Vasopressor Actions of ADH

Answer 35

* ADH has vasopressor actions * it constricts arterioles, which increases peripheral vascular resistance and raises arterial BP (mediated through the V1a receptor) * These in particular become important in conditions of severe haemorrhage * ADH secretion is depressed by alcohol!

Question 36

Diabetes Insipidus and ADH

Answer 36

* **Diabetes Insipidus (DI)** is a condition characterized by **excessive thirst** and **excretion of large amounts of severely dilute urine** (reduction of fluid intake having no effect) * _Central diabetes insipidus_ involves a deficiency of ADH from posterior pituitary * _Nephrogenic Diabetes Insipidus_ is due to an insensitivity of the kidneys nephrons to ADH * Treatment of central diabetes insipidus is by admin. of ADH-like analogue: DDAVP

Question 37

Renal Potassium Regulation

Answer 37

* Potassium like water and sodium is freely filtered at the glomerulus * Potassium also undergoes both **reabsorption and secretion** * Secretion of potassium occurs in the collecting duct in return for the absorption of sodium (principle cells) --\> **basolateral NaK-ATPases** maintain the high intracellular concentration of K+ in tubular epithelial cells and this allows K+ to pass through specific potassium channels into the tubular fluid * **Changes in plasma [K+] _directly_ affects aldosterone secretion (a difference to Na+)** * If there is too high of plasma K+ then aldosterone will increase the excretion of potassium rather than just sodium reabsorb.

**Information provided:**
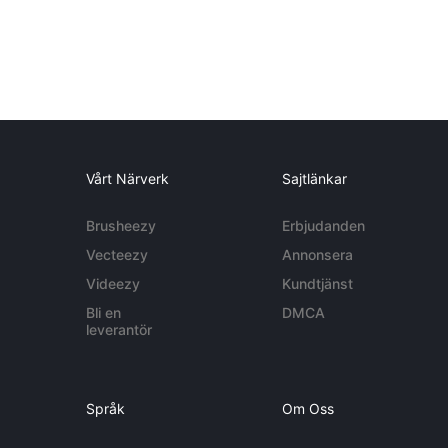
Vårt Närverk
Sajtlänkar
Brusheezy
Erbjudanden
Vecteezy
Annonsera
Videezy
Kundtjänst
Bli en
DMCA
leverantör
Språk
Om Oss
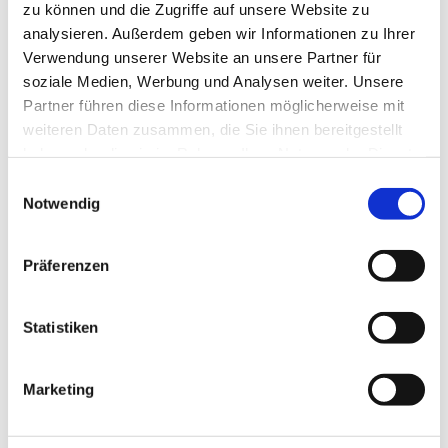
zu können und die Zugriffe auf unsere Website zu
analysieren. Außerdem geben wir Informationen zu Ihrer
Verwendung unserer Website an unsere Partner für
soziale Medien, Werbung und Analysen weiter. Unsere
Partner führen diese Informationen möglicherweise mit
weiteren Daten zusammen, die Sie ihnen bereitgestellt
haben oder die sie im Rahmen Ihrer Nutzung der Dienste
gesammelt haben.
Einwilligungsauswahl
Notwendig
Präferenzen
Statistiken
Dies könnte Sie auch
interessieren
Marketing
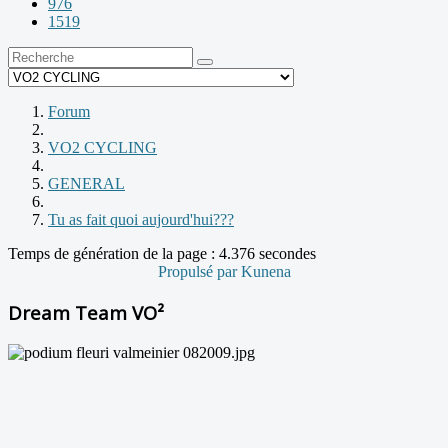
976
1519
Forum
VO2 CYCLING
GENERAL
Tu as fait quoi aujourd'hui???
Temps de génération de la page : 4.376 secondes
Propulsé par
Kunena
Dream Team VO²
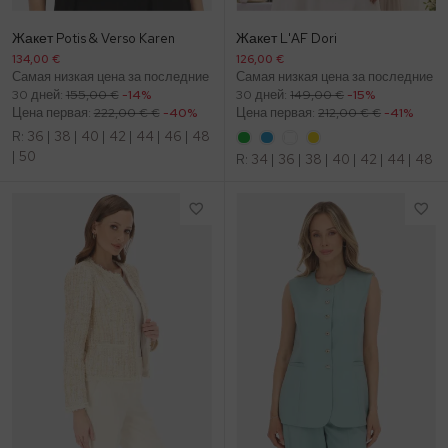
Жакет Potis & Verso Karen
Жакет L'AF Dori
134,00 €
126,00 €
Самая низкая цена за последние
Самая низкая цена за последние
30 дней:
155,00 €
-14%
30 дней:
149,00 €
-15%
Цена первая:
222,00 € €
-40%
Цена первая:
212,00 € €
-41%
R:
36
|
38
|
40
|
42
|
44
|
46
|
48
|
50
R:
34
|
36
|
38
|
40
|
42
|
44
|
48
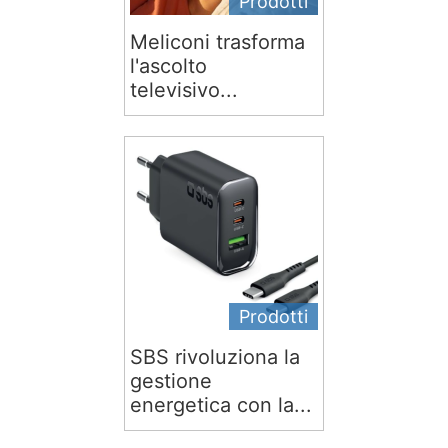
Prodotti
Meliconi trasforma
l'ascolto
televisivo...
Prodotti
SBS rivoluziona la
gestione
energetica con la...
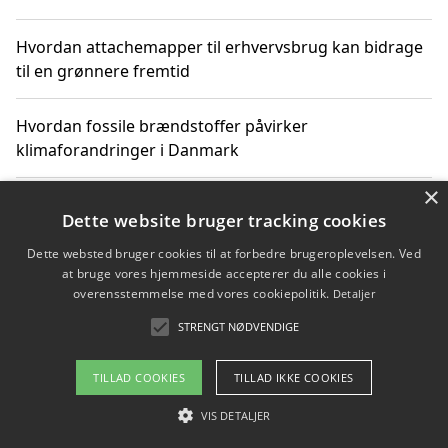
Hvordan attachemapper til erhvervsbrug kan bidrage
til en grønnere fremtid
Hvordan fossile brændstoffer påvirker
klimaforandringer i Danmark
×
Hvordan fossile brændstoffer påvirker vandstand og
Dette website bruger tracking cookies
klimaændringer
Dette websted bruger cookies til at forbedre brugeroplevelsen. Ved
at bruge vores hjemmeside accepterer du alle cookies i
Hvordan citater om fossile brændstoffer kan ændre
overensstemmelse med vores cookiepolitik.
Detaljer
vores perspektiv
STRENGT NØDVENDIGE
TILLAD COOKIES
TILLAD IKKE COOKIES
Copyright 2026 - Pilanto Aps
VIS DETALJER
Om / kontakt
Blog
Betingelser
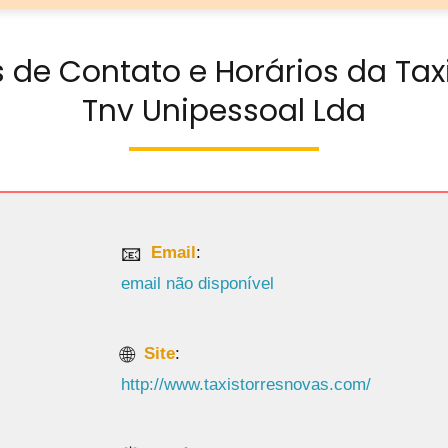
 de Contato e Horários da Tax
Tnv Unipessoal Lda
Email
:
email não disponível
Site
:
http://www.taxistorresnovas.com/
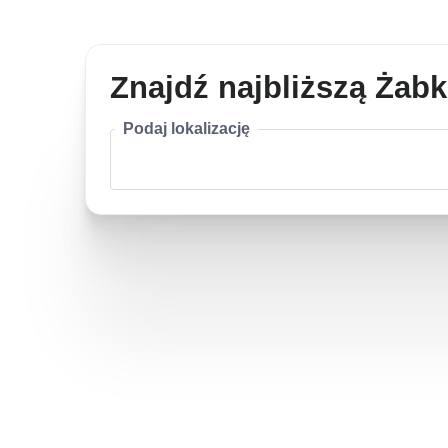
Znajdź najbliższą Żab
Podaj lokalizację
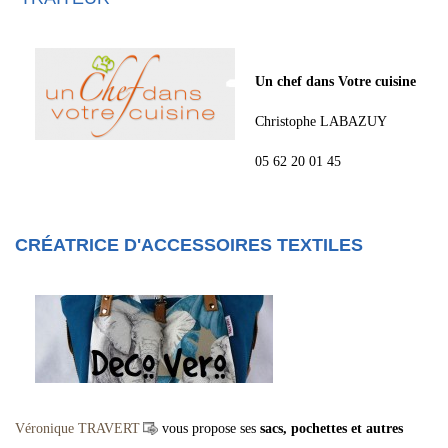
Un chef dans Votre cuisine
Christophe LABAZUY
05 62 20 01 45
CRÉATRICE D'ACCESSOIRES TEXTILES
Véronique TRAVERT
vous propose ses
sacs, pochettes et autres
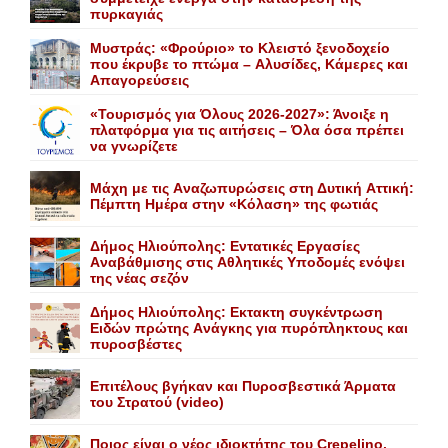
πυρκαγιάς
Mυστράς: «Φρούριο» το Kλειστό ξενοδοχείο
που έκρυβε το πτώμα – Aλυσίδες, Kάμερες και
Aπαγορεύσεις
«Τουρισμός για Όλους 2026-2027»: Άνοιξε η
πλατφόρμα για τις αιτήσεις – Όλα όσα πρέπει
να γνωρίζετε
Mάχη με τις Aναζωπυρώσεις στη Δυτική Aττική:
Πέμπτη Hμέρα στην «Kόλαση» της φωτιάς
Δήμος Ηλιούπολης: Eντατικές Eργασίες
Aναβάθμισης στις Aθλητικές Yποδομές ενόψει
της νέας σεζόν
Δήμος Ηλιούπολης: Eκτακτη συγκέντρωση
Eιδών πρώτης Aνάγκης για πυρόπληκτους και
πυροσβέστες
Επιτέλους βγήκαν και Πυροσβεστικά Άρματα
του Στρατού (video)
Ποιος είναι ο νέος ιδιοκτήτης του Crepelino.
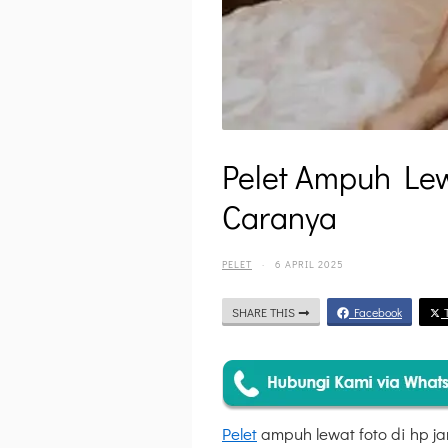
Pelet Ampuh Le
Caranya
PELET
·
6 APRIL 2025
SHARE THIS
Facebook
T
Pelet
ampuh lewat foto di hp ja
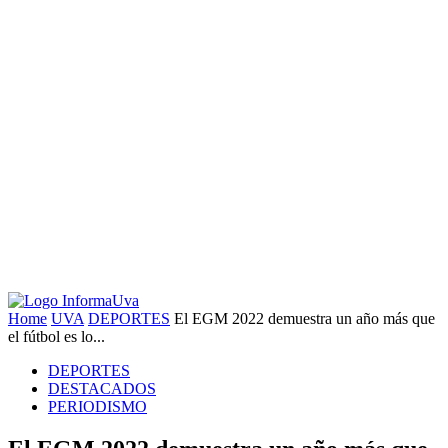
Home
UVA
DEPORTES
El EGM 2022 demuestra un año más que
el fútbol es lo...
DEPORTES
DESTACADOS
PERIODISMO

**What you are asked to do:** Reproduce the notes on ADH and kidney function word for word, from "Renal Potassium Regulation" to "just sodium reabsorb.".

**Answer below:**
Renal Potassium Regulation

Answer 37

* Potassium like water and sodium is freely filtered at the glomerulus * Potassium also undergoes both **reabsorption and secretion** * Secretion of potassium occurs in the collecting duct in return for the absorption of sodium (principle cells) --\> **basolateral NaK-ATPases** maintain the high intracellular concentration of K+ in tubular epithelial cells and this allows K+ to pass through specific potassium channels into the tubular fluid * **Changes in plasma [K+] _directly_ affects aldosterone secretion (a difference to Na+)** * If there is too high of plasma K+ then aldosterone will increase the excretion of potassium rather than just sodium reabsorb.